El presidente ucraniano Volodymyr Zelensky afirmó que sus conversaciones con Trump en Davos fueron «realmente positivas» y espera obtener más apoyo para la defensa aérea contra los ataques constantes de Rusia.
A menudo serio tras sus encuentros con el líder estadounidense, esta vez Zelensky mostró un tono inusualmente optimista. Sin embargo, sigue siendo cauteloso respecto al resultado de las conversaciones en los Emiratos Árabes Unidos.
Describió las reuniones, que podrían durar dos días, como «un paso», aunque evitó calificarlo como algo positivo. «Debemos desear que nos acerque un poco más a la paz», expresó.

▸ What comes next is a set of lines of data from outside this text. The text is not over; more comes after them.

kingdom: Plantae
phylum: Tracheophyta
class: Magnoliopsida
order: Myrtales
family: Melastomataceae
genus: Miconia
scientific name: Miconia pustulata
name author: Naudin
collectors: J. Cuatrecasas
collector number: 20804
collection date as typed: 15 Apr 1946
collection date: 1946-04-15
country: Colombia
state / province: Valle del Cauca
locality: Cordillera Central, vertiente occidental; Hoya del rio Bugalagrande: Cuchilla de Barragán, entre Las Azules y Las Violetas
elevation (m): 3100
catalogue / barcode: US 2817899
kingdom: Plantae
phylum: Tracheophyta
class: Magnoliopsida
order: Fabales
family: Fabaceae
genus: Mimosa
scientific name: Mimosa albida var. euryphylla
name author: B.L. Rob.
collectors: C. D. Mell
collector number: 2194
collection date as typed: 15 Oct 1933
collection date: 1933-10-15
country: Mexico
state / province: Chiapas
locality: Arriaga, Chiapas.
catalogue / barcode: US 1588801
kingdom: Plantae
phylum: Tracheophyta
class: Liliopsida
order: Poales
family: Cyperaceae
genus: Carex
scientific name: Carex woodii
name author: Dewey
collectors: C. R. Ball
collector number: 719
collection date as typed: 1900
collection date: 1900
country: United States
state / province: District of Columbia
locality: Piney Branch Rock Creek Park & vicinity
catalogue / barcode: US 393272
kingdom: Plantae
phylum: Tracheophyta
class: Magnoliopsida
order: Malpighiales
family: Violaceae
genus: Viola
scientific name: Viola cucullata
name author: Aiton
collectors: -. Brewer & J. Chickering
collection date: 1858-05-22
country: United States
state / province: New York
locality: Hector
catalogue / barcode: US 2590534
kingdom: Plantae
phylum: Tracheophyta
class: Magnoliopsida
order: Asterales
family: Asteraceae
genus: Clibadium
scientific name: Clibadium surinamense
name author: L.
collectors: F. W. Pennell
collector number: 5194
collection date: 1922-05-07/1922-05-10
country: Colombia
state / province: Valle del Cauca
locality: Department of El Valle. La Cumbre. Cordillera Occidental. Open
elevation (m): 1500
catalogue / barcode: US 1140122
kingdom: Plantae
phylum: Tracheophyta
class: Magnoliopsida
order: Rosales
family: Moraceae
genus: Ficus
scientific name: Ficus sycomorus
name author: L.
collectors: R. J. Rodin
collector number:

Zelensky ha mencionado estar «al 90%» de alcanzar un marco para un acuerdo de paz; sin embargo, siempre advirtió que el último 10% sería el más complicado y Rusia podría rechazar todo el proceso. «Todo gira en torno a la parte oriental de nuestro país. Se trata de la tierra. Este es el problema que aún no se ha resuelto», explicó al señalar el mayor obstáculo existente.
Rusia insiste en que Ucrania debe ceder una gran porción de la región del Donbas oriental, área que no ha podido conquistar en el campo de batalla. Ucrania se niega rotundamente a hacerlo.
Los políticos suelen hablar sobre sus líneas rojas, pero para este país esa línea en el Donbas está marcada con la sangre de los soldados caídos defendiendo su territorio. Zelensky no puede cruzarla.
En medio del invierno riguroso, la ciudad enfrenta ataques constantes contra su infraestructura civil. El alcalde Vitali Klitschko advirtió nuevamente a los residentes sobre la posibilidad de abandonar la ciudad si tienen a dónde ir: «El enemigo probablemente continuará atacando la infraestructura crítica». La situación es extremadamente difícil y puede empeorar aún más.
A medida que continúan los ataques rusos, muchos ciudadanos se encuentran sin electricidad ni agua potable durante estos fríos meses invernales. Las dudas sobre qué garantías reales puede ofrecer Donald Trump ante una posible nueva invasión rusa siguen latentes.
Zelensky asegura que el acuerdo entre Estados Unidos y Ucrania está listo, aunque carece de detalles concretos y Rusia sigue siendo una incógnita abierta respecto a su respuesta futura.